The last point that I really want to make is I want to teach you how to switch from the energy of scarcity to abundance. With the frequency of abundance, something that I remind myself, and this is kind of how I made the energetic shift that allowed me to really quantum leap and jump from the $3K to the $40K months, you have to suspend your disbelief, and you have to be a little bit delusional essentially. How I would logically show myself that I was doing the right thing was I was reminding myself that everything is temporary. Everything is temporary. Everything is temporary. The good things are temporary. The bad things are temporary. The feelings are temporary. The situations are temporary. Every single day is a new day. Every single moment is a new moment, which means everything is temporary. If everything is temporary and my current situation is one that I don't want to be in, my current situation is one where I don't want to be like this forever, the story that played in my head a lot was “I can't live like this forever. What if I live like this forever,” and that was anxiety and fear. Fear and anxiety, those heightened nervous system responses, can easily be transmuted into and relabeled as the energy of excitement and anticipation. 

As I was trying to create a situation where I felt safer financially, because I was trying to make that switch and it wasn't happening, there was a lot of blame. Instead of telling myself that I must not be doing it right, I switched that to everything is temporary, which means this is temporary, and I know that I'm doing the work that I need to do right now. If you're reading this, you're doing the work. If you've made it to this point, you're doing the work, so you can reassure yourself of that as well. 

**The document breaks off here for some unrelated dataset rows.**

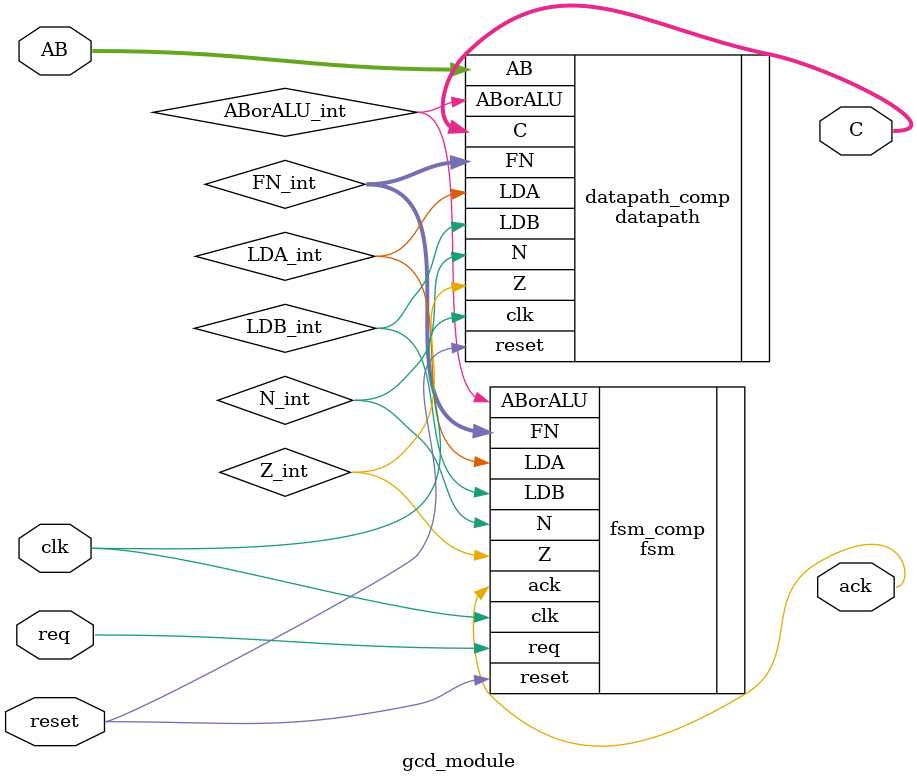
<source format=v>

`default_nettype none

module gcd_module
    (
        input wire        reset,
        input wire        clk,

        input wire        req,
        input wire [15:0] AB,

        output wire        ack,
        output wire [15:0] C
    );

    wire        ABorALU_int, LDA_int, LDB_int, N_int, Z_int;
    wire [1:0]  FN_int;

    fsm fsm_comp (
        .clk(clk),
        .reset(reset),
        
        .req(req),
        .ack(ack),

        .ABorALU(ABorALU_int),
        .LDA(LDA_int),
        .LDB(LDB_int),
        .N(N_int),
        .Z(Z_int),

        .FN(FN_int)
    );

    datapath datapath_comp (
        .clk(clk),
        .reset(reset),

        .AB(AB),
        .C(C),

        .ABorALU(ABorALU_int),
        .LDA(LDA_int),
        .LDB(LDB_int),

        .N(N_int),
        .Z(Z_int),
        
        .FN(FN_int)
    );

endmodule
</source>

Everything is temporary. You are doing the work that is necessary, and you can move that energy into anticipation for a bigger and better future. It's up and up. You're going to improve. You're changing your energetic state. You can feel the energy of abundance in this moment. That was the only way that I could get myself to feel abundant was reminding myself that everything is temporary, and therefore I don't have to be worried or judgmental or angry that this is not the situation that I want to be in. I can move that into this energy of excitement and anticipation of creating something new. It's going to get better.  

That little energetic shift puts me in the energetic state where excitement is easier to play with. It's easier to put into things, and there's scientific and medical proof and research that says if you're joyful and if you're excited, the work that you do is more sustainable, and the work that you do is better quality. Instead of being judgmental and telling myself that I must be doing these things wrong, so there's no point in trying, I'm just a failure, I was able to remind myself that it is temporary. I'm doing what I need to do, and it's going to get better from here.  

From that energetic state, I was excited to show up, and very mani gen of me, because that's my defined sacral center, but undefined sacral centers as well, working in frustration isn't going to work for you. Just because that energy is inconsistent, doesn't mean that it's never there. You still want to be in the energy of success, of peace, of surprise, or satisfaction when you're doing work. That simple switch of this is temporary, I'm doing what I need to do, and it's going to get better gave me the energy to show up. It gave me the confidence to show up, and it switched my self-image. I started seeing myself in a more positive light.  

That was what got me to where I am, and then I have done a lot of nervous system regulation to feel safe in this new reality and to let my identity catch up to how quickly things shifted for me. It's been a really fun journey.